The custom query below will prompt a generative AI model to create a haiku based on the given prompt. Replace the prompt
value with your desired prompt text or user input and invoke the query as shown below:
const { data, errors } = await client.queries.generateHaiku({ prompt: "Frank Herbert's Dune",});
Here's an example of a simple UI that prompts a generative AI model to create a haiku based on user input:
import { FormEvent, useState } from "react";
import { generateClient } from "aws-amplify/api";import { Schema } from "@/amplify/data/resource";
import { Amplify } from "aws-amplify";import outputs from "@/amplify_outputs.json";
Amplify.configure(outputs);
const client = generateClient<Schema>();
export default function App() { const [prompt, setPrompt] = useState<string>(""); const [answer, setAnswer] = useState<string | null>(null);
const sendPrompt = async (e: FormEvent<HTMLFormElement>) => { e.preventDefault();
const { data, errors } = await client.queries.generateHaiku({ prompt, });
if (!errors) { setAnswer(data); setPrompt(""); } else { console.log(errors); } };
return ( <main className="flex min-h-screen flex-col items-center justify-center p-24 dark:text-white"> <div> <h1 className="text-3xl font-bold text-center mb-4">Haiku Generator</h1>
<form className="mb-4 self-center max-w-[500px]" onSubmit={sendPrompt}> <input className="text-black p-2 w-full" placeholder="Enter a prompt..." name="prompt" value={prompt} onChange={(e) => setPrompt(e.target.value)} /> </form>
<div className="text-center"> <pre>{answer}</pre> </div> </div> </main> );}
Conclusion
In this guide, you learned how to connect to Amazon Bedrock from your Amplify app.
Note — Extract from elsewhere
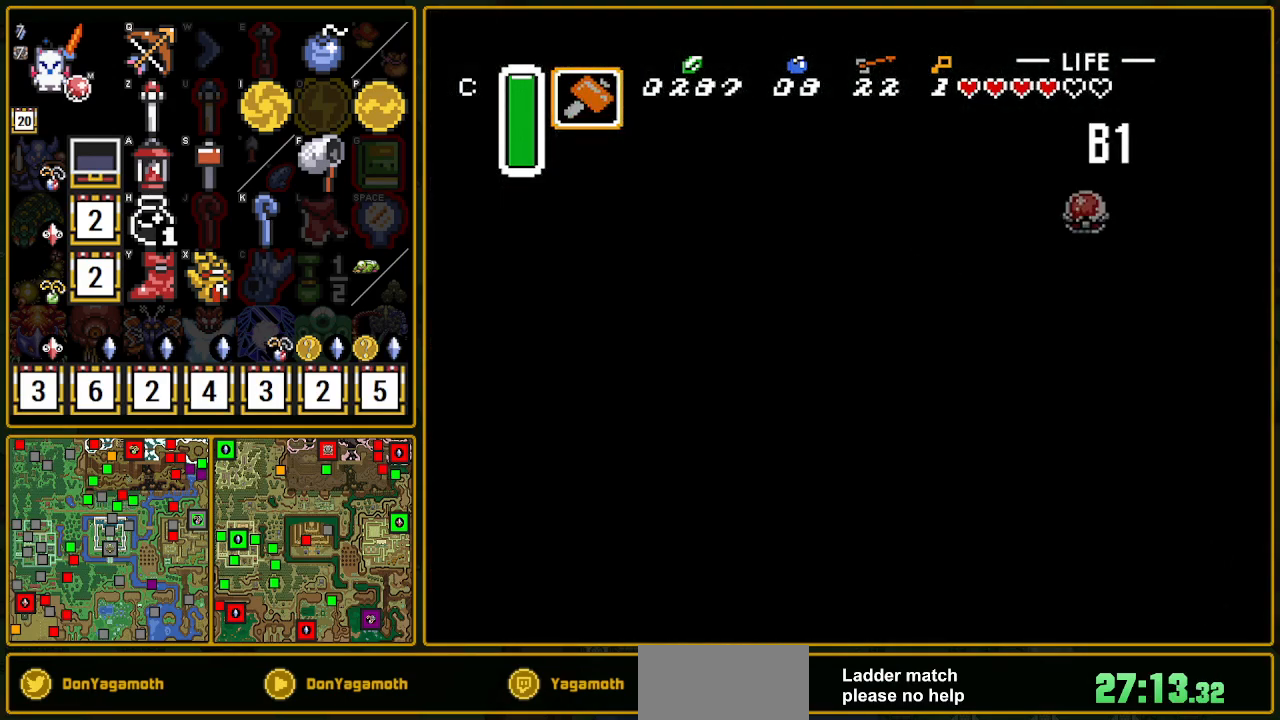
{"buttons": ["DPAD_DOWN", "DPAD_LEFT"], "events": []}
By adding Bedrock as a data source, defining a custom query, configuring custom business logic handler code, and invoking custom queries, you can leverage the power of generative AI models in your application.
To clean up, you can delete your sandbox by accepting the prompt when terminating the sandbox process in your terminal. Alternatively, you can also use the AWS Amplify console to manage and delete sandbox environments.